12. Les actuelles politiques d’austérité, y compris la Règle d’or, entretiennent le chômage et les inégalités croissantes. Les travailleurs dans plusieurs pays sont face à des attaques frontales sur leurs droits acquis garantis par la législation européenne et les instruments internationaux. Des conditions sont posées de manière unilatérale par les institutions et la BCE qui vont au-delà de leurs compétences. Certains gouvernements utilisent la crise pour démanteler les dispositions sociales qui constituent le fondement même du modèle social européen.
13. Les salaires ne sont pas l’ennemi de l’économie mais son moteur.
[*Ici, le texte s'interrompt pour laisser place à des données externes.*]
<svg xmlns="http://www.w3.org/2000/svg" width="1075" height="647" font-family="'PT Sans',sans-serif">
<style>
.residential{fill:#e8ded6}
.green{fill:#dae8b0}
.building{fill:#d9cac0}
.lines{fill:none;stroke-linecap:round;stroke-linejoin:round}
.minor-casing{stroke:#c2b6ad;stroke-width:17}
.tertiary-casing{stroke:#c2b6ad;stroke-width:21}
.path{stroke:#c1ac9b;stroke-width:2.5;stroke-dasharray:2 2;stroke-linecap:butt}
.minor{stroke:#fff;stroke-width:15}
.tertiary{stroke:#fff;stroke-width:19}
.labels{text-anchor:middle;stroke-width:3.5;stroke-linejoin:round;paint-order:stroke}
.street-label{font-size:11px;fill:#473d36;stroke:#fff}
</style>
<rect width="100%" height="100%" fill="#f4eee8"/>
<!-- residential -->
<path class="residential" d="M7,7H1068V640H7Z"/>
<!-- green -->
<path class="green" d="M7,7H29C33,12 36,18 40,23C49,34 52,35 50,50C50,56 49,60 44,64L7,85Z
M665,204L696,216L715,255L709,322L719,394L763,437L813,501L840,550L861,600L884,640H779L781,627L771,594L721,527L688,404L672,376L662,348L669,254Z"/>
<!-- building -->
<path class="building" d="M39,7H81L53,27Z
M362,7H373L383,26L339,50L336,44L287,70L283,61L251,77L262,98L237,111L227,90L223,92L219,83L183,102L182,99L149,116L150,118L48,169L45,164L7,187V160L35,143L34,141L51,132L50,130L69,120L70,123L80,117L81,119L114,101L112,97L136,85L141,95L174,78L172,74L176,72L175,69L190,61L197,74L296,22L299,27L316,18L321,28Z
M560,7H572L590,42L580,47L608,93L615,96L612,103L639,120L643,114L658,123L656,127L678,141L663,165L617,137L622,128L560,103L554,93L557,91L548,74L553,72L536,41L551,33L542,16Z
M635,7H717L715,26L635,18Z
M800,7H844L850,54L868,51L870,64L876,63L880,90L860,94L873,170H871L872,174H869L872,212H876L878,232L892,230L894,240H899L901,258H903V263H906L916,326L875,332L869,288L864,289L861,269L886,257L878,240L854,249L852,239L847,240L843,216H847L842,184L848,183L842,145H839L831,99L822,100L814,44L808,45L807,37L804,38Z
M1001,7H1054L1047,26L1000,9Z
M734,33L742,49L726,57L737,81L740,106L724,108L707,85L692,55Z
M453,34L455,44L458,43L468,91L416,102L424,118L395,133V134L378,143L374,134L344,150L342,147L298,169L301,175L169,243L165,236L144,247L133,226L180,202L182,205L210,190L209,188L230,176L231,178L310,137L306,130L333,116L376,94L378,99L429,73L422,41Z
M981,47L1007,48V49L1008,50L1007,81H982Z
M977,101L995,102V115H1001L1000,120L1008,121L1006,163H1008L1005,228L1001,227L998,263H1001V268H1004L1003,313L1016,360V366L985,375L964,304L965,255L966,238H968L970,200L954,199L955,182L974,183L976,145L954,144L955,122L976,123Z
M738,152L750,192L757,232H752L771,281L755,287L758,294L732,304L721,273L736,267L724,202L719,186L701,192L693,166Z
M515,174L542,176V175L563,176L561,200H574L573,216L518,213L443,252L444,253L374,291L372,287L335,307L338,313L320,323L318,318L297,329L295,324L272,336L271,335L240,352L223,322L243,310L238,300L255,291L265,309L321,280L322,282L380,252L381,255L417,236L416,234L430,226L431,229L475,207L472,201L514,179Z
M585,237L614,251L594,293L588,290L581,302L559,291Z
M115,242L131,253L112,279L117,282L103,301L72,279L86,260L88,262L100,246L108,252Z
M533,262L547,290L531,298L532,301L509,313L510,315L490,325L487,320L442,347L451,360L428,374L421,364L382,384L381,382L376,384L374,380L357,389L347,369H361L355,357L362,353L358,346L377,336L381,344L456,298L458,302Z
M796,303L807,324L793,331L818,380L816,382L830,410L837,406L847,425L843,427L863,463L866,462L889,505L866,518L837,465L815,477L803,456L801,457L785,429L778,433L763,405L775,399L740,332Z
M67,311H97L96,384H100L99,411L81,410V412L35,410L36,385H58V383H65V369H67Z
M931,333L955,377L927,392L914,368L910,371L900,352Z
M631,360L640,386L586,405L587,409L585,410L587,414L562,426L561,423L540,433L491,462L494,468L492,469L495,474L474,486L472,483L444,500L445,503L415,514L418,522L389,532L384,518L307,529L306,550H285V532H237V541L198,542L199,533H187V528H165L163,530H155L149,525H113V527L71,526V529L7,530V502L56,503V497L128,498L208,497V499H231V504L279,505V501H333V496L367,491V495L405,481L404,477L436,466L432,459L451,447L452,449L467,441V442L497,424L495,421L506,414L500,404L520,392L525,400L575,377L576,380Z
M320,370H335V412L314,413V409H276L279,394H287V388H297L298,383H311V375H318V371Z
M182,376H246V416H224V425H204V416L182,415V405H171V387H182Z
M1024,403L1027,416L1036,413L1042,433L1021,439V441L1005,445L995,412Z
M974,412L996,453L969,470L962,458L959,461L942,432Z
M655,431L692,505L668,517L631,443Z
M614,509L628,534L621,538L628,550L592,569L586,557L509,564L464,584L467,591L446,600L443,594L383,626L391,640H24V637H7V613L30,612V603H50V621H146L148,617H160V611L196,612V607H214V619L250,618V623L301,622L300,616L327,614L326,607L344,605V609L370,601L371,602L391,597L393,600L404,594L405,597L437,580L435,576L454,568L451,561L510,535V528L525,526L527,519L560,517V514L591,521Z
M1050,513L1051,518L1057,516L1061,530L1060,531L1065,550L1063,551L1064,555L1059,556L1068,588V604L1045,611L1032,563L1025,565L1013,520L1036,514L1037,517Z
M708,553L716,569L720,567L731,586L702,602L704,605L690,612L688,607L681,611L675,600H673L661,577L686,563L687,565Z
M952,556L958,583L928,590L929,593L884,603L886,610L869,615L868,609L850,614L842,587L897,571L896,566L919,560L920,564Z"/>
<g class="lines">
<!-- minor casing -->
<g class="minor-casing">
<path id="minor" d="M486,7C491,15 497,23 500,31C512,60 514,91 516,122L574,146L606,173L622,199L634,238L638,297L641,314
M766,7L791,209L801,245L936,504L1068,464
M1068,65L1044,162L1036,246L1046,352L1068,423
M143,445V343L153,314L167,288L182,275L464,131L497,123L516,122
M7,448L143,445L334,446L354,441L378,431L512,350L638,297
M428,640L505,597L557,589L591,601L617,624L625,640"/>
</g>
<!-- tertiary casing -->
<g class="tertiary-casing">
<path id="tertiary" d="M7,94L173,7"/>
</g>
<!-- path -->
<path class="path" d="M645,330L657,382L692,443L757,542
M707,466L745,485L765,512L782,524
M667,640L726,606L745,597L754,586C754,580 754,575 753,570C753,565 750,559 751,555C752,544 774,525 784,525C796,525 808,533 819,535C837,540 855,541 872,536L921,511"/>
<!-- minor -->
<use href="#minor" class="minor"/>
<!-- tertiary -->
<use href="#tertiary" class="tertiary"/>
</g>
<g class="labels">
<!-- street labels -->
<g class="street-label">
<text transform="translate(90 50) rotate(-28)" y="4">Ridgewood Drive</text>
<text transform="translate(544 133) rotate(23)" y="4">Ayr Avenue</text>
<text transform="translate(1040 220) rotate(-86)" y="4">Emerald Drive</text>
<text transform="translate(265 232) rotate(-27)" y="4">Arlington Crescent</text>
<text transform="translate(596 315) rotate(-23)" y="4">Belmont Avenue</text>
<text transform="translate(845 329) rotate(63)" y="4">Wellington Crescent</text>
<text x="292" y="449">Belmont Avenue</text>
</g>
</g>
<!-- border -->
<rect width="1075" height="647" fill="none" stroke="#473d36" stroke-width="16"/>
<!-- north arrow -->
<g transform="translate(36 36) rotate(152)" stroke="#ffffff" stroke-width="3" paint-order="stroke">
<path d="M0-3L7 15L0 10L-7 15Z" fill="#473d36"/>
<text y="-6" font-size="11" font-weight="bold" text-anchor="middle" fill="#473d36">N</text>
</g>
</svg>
Déclencher une course au nivellement par le bas des salaires et des politiques sociales minera la dynamique de la demande et menacera de déflation l’entièreté de l’union monétaire.
14. La CES rappelle que les conditionnalités posées à l’intégration économique et sociale doivent pleinement respecter les systèmes nationaux de fixation des salaires et l’autonomie des partenaires sociaux.
15. Les protestations sociales dans nombre de pays ne sont pas surprenantes – le chômage des jeunes, le travail précaire, l’inégalité de traitement sont rejetés par la population qui ne voit venir des politiques européennes qu’austérité et attaques de ses droits.
16. La CES a fait des propositions concernant les euro-obligations, la conversion partielle de la dette souveraine nationale en dette européenne jusqu’à 60% du PIB, la création d’une banque européenne pour la dette souveraine avec accès aux opérations de liquidité de la BCE, une agence de notation publique européenne, un programme d’investissement européen pour relancer les économies les plus durement touchées, une aide aux économies en difficulté pour restructurer leur dette, des investissements dans les infrastructures et l’emploi pour assurer la transition vers un modèle efficace au plan de l’énergie et des ressources, l’abandon des exigences de cofinancement pour les fonds structurels pour les pays en difficulté et l’implication des syndicats dans la gestion de projets, de nouvelles sources fiscales européennes telles qu’une TTF, une harmonisation de la base d’imposition des sociétés accompagnée d’une taxe minimale pour limiter le dumping fiscal ainsi que des actions contre la fraude fiscale et l’abolition des paradis fiscaux. Mises ensemble, ces propositions peuvent montrer la voie de sortie de la crise existentielle à laquelle nous sommes confrontés.
17. Le Congrès de la CES de mai dernier a réaffirmé notre engagement en faveur de plus d’intégration progressive économique et sociale en Europe pour sortir de la crise et stimuler la croissance, l’emploi et la cohésion sociale. Nous nous engageons à défendre et à promouvoir le modèle social européen. Tous nous devons être attentifs à la nécessité de soutien et de contrôle démocratiques pour faire progresser nos idéaux européens. Cela ne peut seulement être un exercice technocratique. Il faut entraîner les peuples d’Europe avec nous.